- [SELECTION]
⁂

Well, the code for the model is all in this file I already linked to in the previous post. An example usage is then as follows:
from pytorch.models.text.classifier.rnn import RnnClassifier, RnnType, AttentionModel, Parameters
# Check if GPU available
use_cuda = torch.cuda.is_available()
device = torch.device("cuda:0" if use_cuda else "cpu")
# Configure the RNN model
params = { 'rnn_type': RnnType.LSTM,
'rnn_hidden_dim': 512,
'num_layers': 2,
'bidirectional': True,
'dropout': 0.2,
'vocab_size': max_idx+1,
'embed_dim': 300,
'linear_dims': [200, 100],
'label_size': len(label_set),
'clip': 0.5,
'attention_model': AttentionModel.DOT }
params = Parameters(params)
model = RnnClassifier(device, params)
And the I use the model in my training loop as usual. Just some comments:
the Parameters class is just for convenience; it converts the dictionary of parameters into a class with all parameters as class variables.
max_idx here is the largest index in my word list, making max_idx+1 the size of the vocabulary
the configuration example above creates a 2-layer Bi-LSTM with a 512-dim hidden representation; the word embedding size is 300. The output if the last Bi-LSTM layer (and the last hidden state of the sequence) is pushed through 2 linear linear layers of size 300 and 200, before finally pushed through a linear layer of the output size.

⁂

- [PROVIDED MATERIAL]
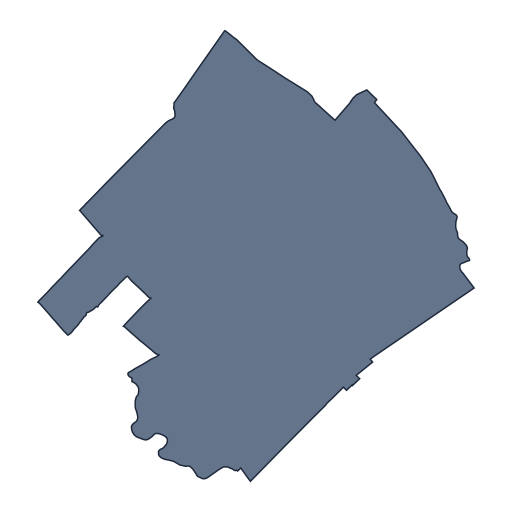 Cosoba, Giurgiu, Romania
{"feature_id": "2599482B93703236518743", "entity_name": "Cosoba", "entity_type": "district", "adm_level": 2, "iso_a3": "ROU", "parent_name": "Romania", "parent_adm1": "Giurgiu", "projection": "orthographic", "projection_center": [25.808, 44.526], "detail": "fine", "context": "isolated", "style": "filled", "palette": "slate", "viewbox_px": 512, "rotation_deg": 0, "n_neighbors": 0, "source": "geoboundaries", "source_scale": "gbopen_adm2", "svg_char_len": 5898}
<svg xmlns="http://www.w3.org/2000/svg" viewBox="0 0 512 512"><path d="M474.1,288.0L468.1,280.0L463.4,273.8L462.5,272.6L462.0,272.3L461.5,271.7L460.2,269.3L459.9,268.4L459.8,265.9L460.0,265.0L460.3,264.5L460.8,263.9L461.9,263.2L463.7,262.7L466.9,261.2L469.2,260.7L469.5,260.2L469.5,259.4L469.2,258.7L468.7,258.0L467.7,257.1L467.4,256.6L466.8,254.4L466.8,252.5L466.8,251.4L467.4,247.9L466.6,245.8L465.8,244.6L463.1,241.8L462.0,241.0L461.4,240.7L459.3,239.1L458.6,238.4L458.1,237.5L457.7,236.0L457.6,235.1L457.5,232.8L456.3,229.9L455.8,227.7L455.7,225.9L455.7,224.5L455.8,223.7L455.9,221.7L456.9,218.2L457.1,216.9L456.9,216.0L456.2,215.1L455.5,214.4L453.8,213.5L452.2,212.2L451.0,210.4L449.4,207.2L446.4,202.0L445.7,200.2L444.0,196.7L440.7,190.6L439.9,189.6L433.4,176.4L430.4,170.7L429.0,168.8L420.5,156.1L411.4,144.5L402.5,133.0L400.4,130.5L397.9,127.9L377.2,105.6L375.2,103.4L374.6,102.6L374.5,102.4L374.7,102.2L376.7,99.8L376.7,99.6L376.4,99.3L376.2,98.9L375.5,98.4L366.8,89.9L357.0,94.5L356.3,95.0L353.1,98.1L352.1,99.4L351.4,100.9L350.8,101.3L350.6,101.3L350.5,102.0L350.1,102.7L349.3,103.7L335.0,120.2L333.7,119.1L320.7,107.4L320.4,107.0L319.6,106.3L315.6,102.8L315.2,102.7L313.8,100.1L313.8,99.7L311.8,96.0L307.2,91.7L284.4,77.6L271.2,68.9L258.0,60.5L256.9,59.6L256.2,59.0L253.3,56.1L238.5,41.4L237.7,40.5L235.8,38.9L235.6,38.9L233.6,37.4L233.3,37.2L232.6,36.6L231.3,35.6L231.1,35.3L230.2,34.5L229.7,34.3L225.6,31.0L224.8,30.7L224.4,31.1L212.3,48.4L195.1,72.9L183.7,89.4L175.6,100.8L174.6,102.3L174.1,102.6L173.9,106.7L173.9,107.5L173.7,107.5L173.8,108.3L174.1,109.7L174.4,110.1L174.7,110.9L174.8,112.1L174.8,112.7L175.0,113.4L175.0,114.6L175.0,116.2L174.8,116.8L174.4,117.5L173.6,118.3L173.1,118.5L172.3,119.2L170.5,119.8L168.4,120.9L165.8,122.8L150.4,138.3L107.2,182.0L86.7,203.1L86.4,203.1L85.1,204.8L81.7,208.2L80.2,209.8L80.1,210.0L79.6,210.3L101.9,236.2L102.6,235.4L102.8,235.7L102.9,235.9L102.8,236.0L101.8,236.4L100.9,236.9L99.8,237.3L98.3,238.6L93.5,243.6L89.4,248.3L83.3,254.6L72.9,265.5L71.2,267.2L71.0,267.3L65.2,273.5L62.7,276.1L61.0,278.1L59.4,279.6L57.2,281.9L55.0,284.2L53.6,285.6L53.0,286.2L51.9,287.3L49.7,289.8L47.3,292.4L44.7,295.0L43.0,296.8L41.5,298.2L40.5,299.3L39.3,300.4L37.9,302.1L37.9,302.3L38.2,302.4L38.8,302.8L39.7,303.5L40.9,304.9L41.4,305.3L42.0,306.1L42.6,306.8L43.3,307.6L44.0,308.3L44.9,309.4L48.8,313.8L51.4,316.9L53.6,319.4L55.1,321.0L58.3,324.8L62.0,329.0L63.1,330.3L66.3,333.6L67.8,335.1L68.2,335.0L69.4,334.2L70.6,333.3L71.5,332.4L72.4,331.4L73.0,330.6L73.4,329.8L74.0,329.2L75.9,327.2L76.5,326.6L77.0,326.0L77.7,325.3L78.3,324.6L78.7,324.0L79.1,323.4L79.5,322.6L80.6,321.5L81.1,321.0L81.3,320.6L81.5,320.1L82.5,319.0L83.1,318.3L83.4,317.7L84.0,316.9L84.7,316.5L85.8,315.5L86.1,315.1L86.2,314.6L86.2,314.1L86.3,313.7L86.4,313.3L86.7,313.0L87.0,312.7L87.4,312.5L88.2,312.2L88.9,312.1L90.0,311.3L91.0,310.8L92.1,310.2L93.4,309.3L95.8,307.0L96.3,306.5L96.6,306.8L97.0,306.9L97.4,307.0L97.7,306.8L98.1,306.4L98.6,305.2L98.9,304.8L99.8,303.7L101.4,302.3L106.1,297.4L110.2,293.0L112.9,290.2L116.0,287.2L117.5,285.8L118.3,284.8L119.9,283.0L123.6,279.5L125.4,277.7L126.8,276.4L127.1,276.3L127.4,276.3L127.7,276.4L130.2,279.4L131.3,280.7L132.8,282.1L135.7,284.7L139.2,288.0L141.3,289.9L142.8,291.5L145.8,294.2L147.9,296.5L149.0,297.4L150.2,298.0L150.5,298.1L150.8,298.1L150.8,298.4L149.7,299.2L149.4,299.6L147.8,301.0L145.9,302.8L142.5,306.2L139.0,309.7L127.1,322.2L123.6,326.0L123.4,326.3L124.0,326.5L124.4,326.7L125.0,327.2L126.0,328.1L127.2,329.3L128.5,330.4L131.6,333.2L134.1,335.3L136.0,337.0L139.9,340.5L144.1,343.8L147.3,346.5L149.8,348.6L152.3,350.7L155.0,353.1L156.4,354.0L157.7,354.5L158.7,354.6L158.9,354.7L159.0,354.8L159.0,355.0L158.3,355.5L157.1,356.3L155.8,357.0L151.5,359.0L149.7,360.0L147.9,361.2L146.1,362.3L144.0,363.6L141.8,364.9L139.2,366.3L137.4,367.3L135.3,368.5L134.2,369.1L133.0,370.0L131.5,370.9L128.6,372.5L128.3,372.7L128.2,373.0L128.0,373.4L128.0,373.7L128.1,374.1L127.9,374.5L128.6,375.8L129.3,376.5L129.7,376.8L130.7,377.5L131.6,377.8L131.8,378.0L131.9,378.5L132.0,380.0L131.9,381.6L133.6,382.3L136.0,384.0L136.3,384.5L136.7,385.0L137.2,385.7L138.3,387.2L138.7,388.7L138.7,389.7L138.7,391.0L138.3,394.3L137.9,394.9L137.2,395.8L136.3,397.0L135.8,398.6L135.3,400.7L135.2,402.6L135.2,406.8L135.6,408.9L136.3,410.7L136.9,412.7L137.2,413.9L137.5,415.5L137.8,417.3L137.6,418.5L137.1,420.3L136.0,421.7L133.7,423.3L132.3,424.7L131.4,426.5L131.6,429.1L132.5,432.2L132.9,432.9L133.3,433.2L133.7,434.2L134.9,435.5L136.6,436.8L139.8,438.1L142.6,439.2L145.1,439.9L146.6,439.8L148.1,439.3L150.3,437.9L152.2,436.4L153.6,435.0L154.4,434.1L155.2,433.7L156.1,433.5L157.3,433.5L158.6,433.6L160.2,434.0L161.7,434.6L163.5,435.4L165.3,436.5L166.4,437.5L167.2,438.8L167.4,439.9L167.3,441.6L167.0,442.9L166.4,444.3L165.2,445.7L163.7,447.5L162.3,448.5L160.3,449.4L159.3,450.3L158.7,451.0L158.5,451.8L158.5,453.4L158.7,454.8L159.3,456.0L160.2,456.9L161.7,458.0L163.1,458.6L164.5,459.2L167.2,459.8L169.0,460.1L170.9,460.7L172.3,461.0L173.5,461.3L176.0,462.7L177.6,463.6L179.1,464.6L180.5,465.1L182.5,465.6L184.0,465.9L185.2,466.2L186.0,466.3L187.1,466.1L188.0,466.0L188.7,466.0L189.7,466.3L190.6,467.0L191.7,468.0L193.1,469.4L193.9,470.7L195.1,472.5L196.1,473.8L196.6,475.1L197.5,476.2L198.3,476.7L200.3,477.6L202.0,478.4L203.1,478.8L204.4,478.7L205.9,478.4L206.9,477.9L208.7,476.8L211.5,474.8L213.3,473.5L215.4,472.1L218.7,469.7L221.4,468.1L222.7,467.3L223.9,466.9L225.5,466.9L226.7,467.0L227.5,466.9L228.2,467.2L229.4,467.7L230.6,468.3L231.5,468.6L232.4,469.0L233.1,469.4L234.0,470.1L235.1,470.6L235.8,470.5L237.0,470.2L237.6,471.0L238.5,470.3L240.7,468.0L242.3,470.2L244.1,472.6L246.6,476.2L250.4,481.3L283.2,447.8L312.2,418.5L325.2,405.6L326.9,403.3L331.3,399.2L343.4,387.2L346.5,390.3L352.2,384.9L352.5,385.5L359.7,378.7L356.2,375.4L372.6,362.1L370.2,359.1L373.3,356.9L373.8,356.5L474.1,288.0Z" fill="#64748b" stroke="#1e293b" stroke-width="1.5"/></svg>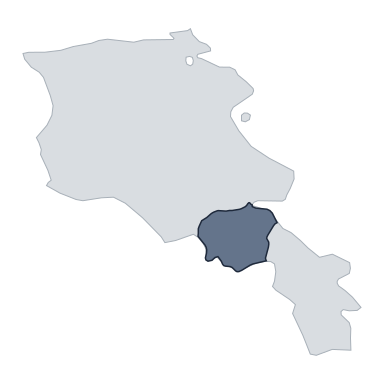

⁂

- [WORK INSTRUCTIONS] Please reproduce the RNN classifier post above from "# Configure the" to "model = RnnClassifier(device, params)", keeping every character unchanged.

- [EXERCISE RESULT]
# Configure the RNN model
params = { 'rnn_type': RnnType.LSTM,
'rnn_hidden_dim': 512,
'num_layers': 2,
'bidirectional': True,
'dropout': 0.2,
'vocab_size': max_idx+1,
'embed_dim': 300,
'linear_dims': [200, 100],
'label_size': len(label_set),
'clip': 0.5,
'attention_model': AttentionModel.DOT }
params = Parameters(params)
model = RnnClassifier(device, params)